The School of Public Health Responds

For more than 50 years, the School of Public Health has built a strong record of excellence in the study of infectious diseases, including such early highlights as the pioneering research of coccidioidomycosis (Valley Fever) by the late Charles E. Smith, and landmark work  by Professor Bill Reeves on the surveillance, prevention, and control of arborvirus disease.

Infectious disease-related research by current faculty includes work by Lee Riley, M.D., who has synthesized the protein that helps the tuberculosis bacteria gain entry into human cells, a technique that could improve the efficacy of vaccine delivery. In addition, Dr. Riley was among the first scientists to recognize, study, and offer preventive measures to address the problem of antibiotic-resistant bacterial infections in hospitals.

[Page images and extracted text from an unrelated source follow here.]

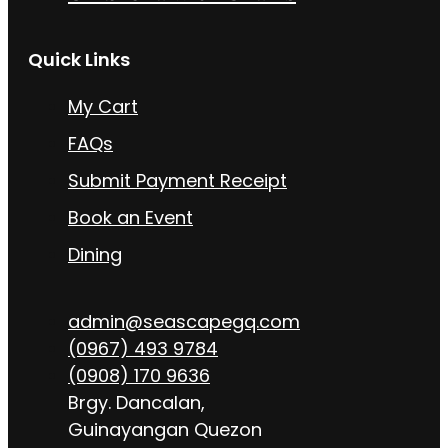
Quick Links
My Cart
FAQs
Submit Payment Receipt
Book an Event
Dining
admin@seascapegq.com
(0967) 493 9784
(0908) 170 9636
Brgy. Dancalan,
Guinayangan Quezon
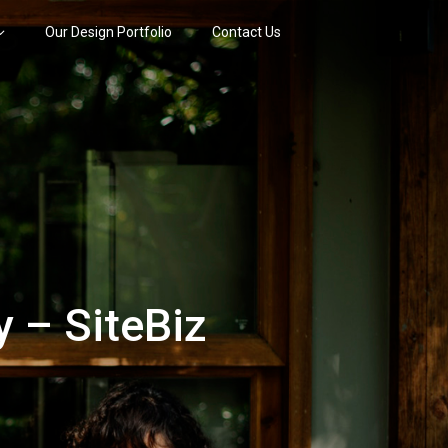
Our Design Portfolio
Contact Us
 – SiteBiz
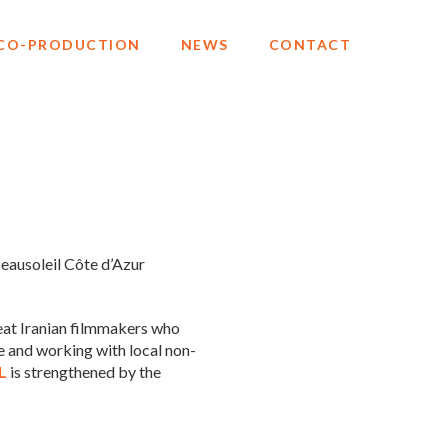
CO-PRODUCTION
NEWS
CONTACT
Beausoleil Côte d’Azur
great Iranian filmmakers who
e and working with local non-
L
is strengthened by the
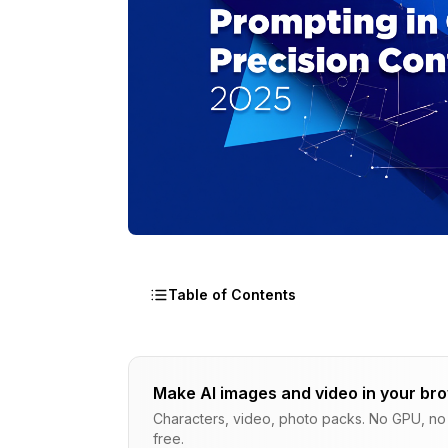
Table of Contents
Why Choose Mask-Based Regional Prom
Make AI images and video in your br
Why Mask-Based Regional Prompting B
Characters, video, photo packs. No GPU, no s
free.
Understanding Mask-Based Conditioni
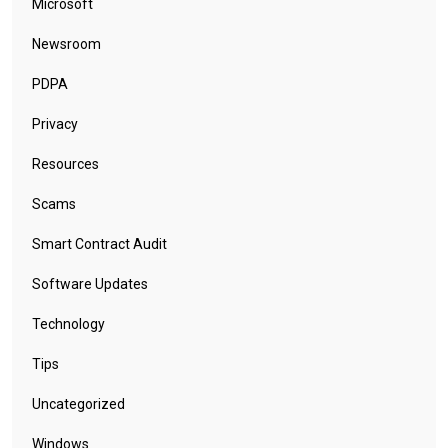
Microsoft
Newsroom
PDPA
Privacy
Resources
Scams
Smart Contract Audit
Software Updates
Technology
Tips
Uncategorized
Windows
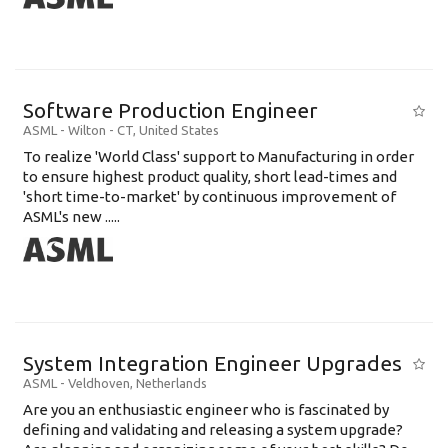
Software Production Engineer
ASML
-
Wilton - CT
,
United States
To realize 'World Class' support to Manufacturing in order
to ensure highest product quality, short lead-times and
'short time-to-market' by continuous improvement of
ASML's new .....
System Integration Engineer Upgrades
ASML
-
Veldhoven
,
Netherlands
Are you an enthusiastic engineer who is fascinated by
defining and validating and releasing a system upgrade?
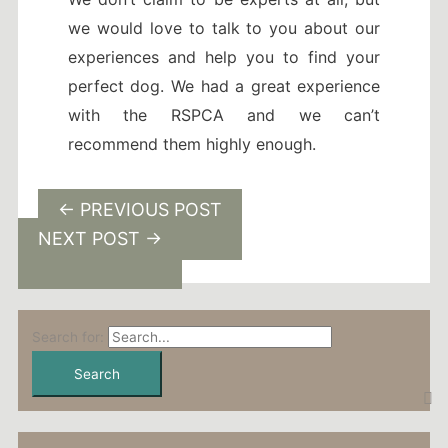
we would love to talk to you about our
experiences and help you to find your
perfect dog. We had a great experience
with the RSPCA and we can’t
recommend them highly enough.
←
PREVIOUS POST
NEXT POST
→
Search for:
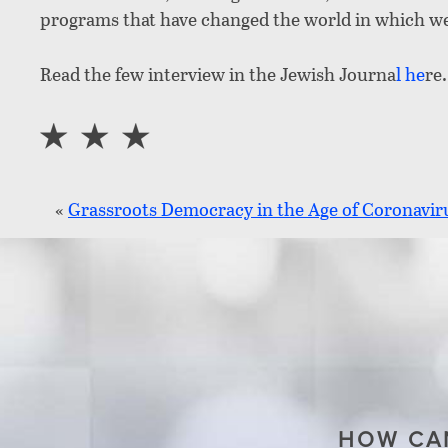
programs that have changed the world in which we 
Read the few interview in the Jewish Journa
l
he
re.
«
Grassroots Democracy in the Age of Coronavir
HOW CAN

Other efforts include work by Eva Harris, Ph.D., and her colleagues, who have developed simplified PCR (polymerase chain reaction) procedures that are easily and inexpensively used in the field to identify such infectious agents as the Leishmania parasite and dengue virus, the current focus of Professor Harris's research. The Chlamydia Genome Project, headed by Professor Richard Stephens, successfully sequenced the genome for Chlamydia trachomatis, the  bacterium that causes both chlamydial genital tract infectious, which are sexually transmitted, and trachoma, a leading cause of preventable blindness. To aid in the development of effective vaccines for diseases such as tuberculosis and AIDS, Daniel Portnoy, Ph.D., is studying the bacteria Listeria monocytogenes, an intracellular pathogen that interacts with the human immune system in ways similar to HIV, while Fenyong Liu, Ph.D., studies the biology and therapeutic intervention of the human herpesviruses infection, specifically focusing on the functions of viral genes in pathogenesis to identifying new viral targets for antiviral drug development. The research of Gertrude Buehring, Ph.D., focuses on the role of bovine leukemia virus in the etiology of breast cancer.

In addition, a number of the School's epidemiologists specialize in the epidemiology and control of infectious diseases, outbreak investigation, and disease surveillance.